The Department of Homeland Security is demanding Dane County, Wisconsin keep custody of Julio Cesar Morales-Jarquin after he was arrested in Fitchburg and charged with sexually assaulting an elderly resident at an assisted living facility; Acting Assistant Secretary Lauren Bis publicly called out local “sanctuary” officials and blamed the Biden administration for his presence in the country. DHS says Immigration and Customs Enforcement lodged a detainer on April 27 and warns that quick releases undermine public safety across Wisconsin. This dispute pits federal enforcement against county officials who have at times given ICE only a short window to act.
Julio Cesar Morales-Jarquin, 31, faces two counts of second-degree sexual assault tied to an assisted living facility in Fitchburg. Local police say the facility reported an employee who may have harmed vulnerable residents, and Morales-Jarquin has been held in local custody since the arrest. The case quickly drew federal attention because of an outstanding ICE detainer request that asked that he remain in custody while immigration authorities respond.
DHS publicly urged Dane County officials not to release Morales-Jarquin, accusing the county of being a sanctuary jurisdiction that routinely refuses to honor detainers. The agency highlighted instances where county jails gave ICE as little as 30 minutes to take custody of detainees, a time frame that federal officials say is insufficient. From a law and order perspective, those short windows are a glaring operational problem when federal removal is required.
“This illegal alien is charged with two counts of sexual assault of an elderly victim at an assisted living facility,” Acting Assistant Secretary Lauren Bis said in the DHS statement. “This dirtbag was released into the country by the Biden Administration. DHS is calling on sanctuary politicians in Dane County, Wisconsin to NOT release this criminal from jail back onto the streets to commit more crimes.”
That language is blunt by design and it signals a Republican-aligned tough-on-crime stance that sees sanctuary policies as a direct public safety risk. Local officials who prioritize noncooperation with ICE risk being painted as soft on crime when cases involve elderly or otherwise vulnerable victims. For many voters, the emotional weight of an elderly assault makes policy abstractions suddenly very concrete.
“We need Wisconsin sanctuary politicians to cooperate with us to remove criminals from our country,” she added. Federal officials argue cooperation is straightforward: honor the detainer, hold the individual, allow ICE to assume custody, and proceed with removal or prosecution as warranted. When that sequence is interrupted, the public loses an important layer of protection.

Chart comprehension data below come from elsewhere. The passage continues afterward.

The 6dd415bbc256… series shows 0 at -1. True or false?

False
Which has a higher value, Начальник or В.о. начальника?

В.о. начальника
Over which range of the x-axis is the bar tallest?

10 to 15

DHS notes Morales-Jarquin entered the United States under a humanitarian parole program for Nicaragua in 2023 and later remained in the country unlawfully after the program ended. That detail undercuts arguments that this was merely a civil immigration technicality and bolsters the federal case for removal. Republicans will point to the parole policy itself as a failure in vetting and enforcement under the Biden years.

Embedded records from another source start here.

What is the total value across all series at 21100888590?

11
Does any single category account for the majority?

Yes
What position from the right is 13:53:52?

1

ICE issued its detainer on April 27, and the federal agency is now pressing Dane County to hold the suspect until federal custody can be arranged. Local officials have discretion, but federal authorities insist that community safety should outweigh sanctuary policy preferences. The debate is emblematic of a larger fight over who controls public safety: county leaders focused on local priorities or federal agencies enforcing immigration law across jurisdictions.
Beyond the legal back-and-forth, victims and their families are left to wait for answers while officials trade blame. Advocates for stronger enforcement argue that coordination saves lives and spares communities from repeat offenses by those who should be removed. If elected officials want to avoid the political fallout, they will need to choose whether to side with public safety or sanctuary rhetoric when a dangerous suspect is involved.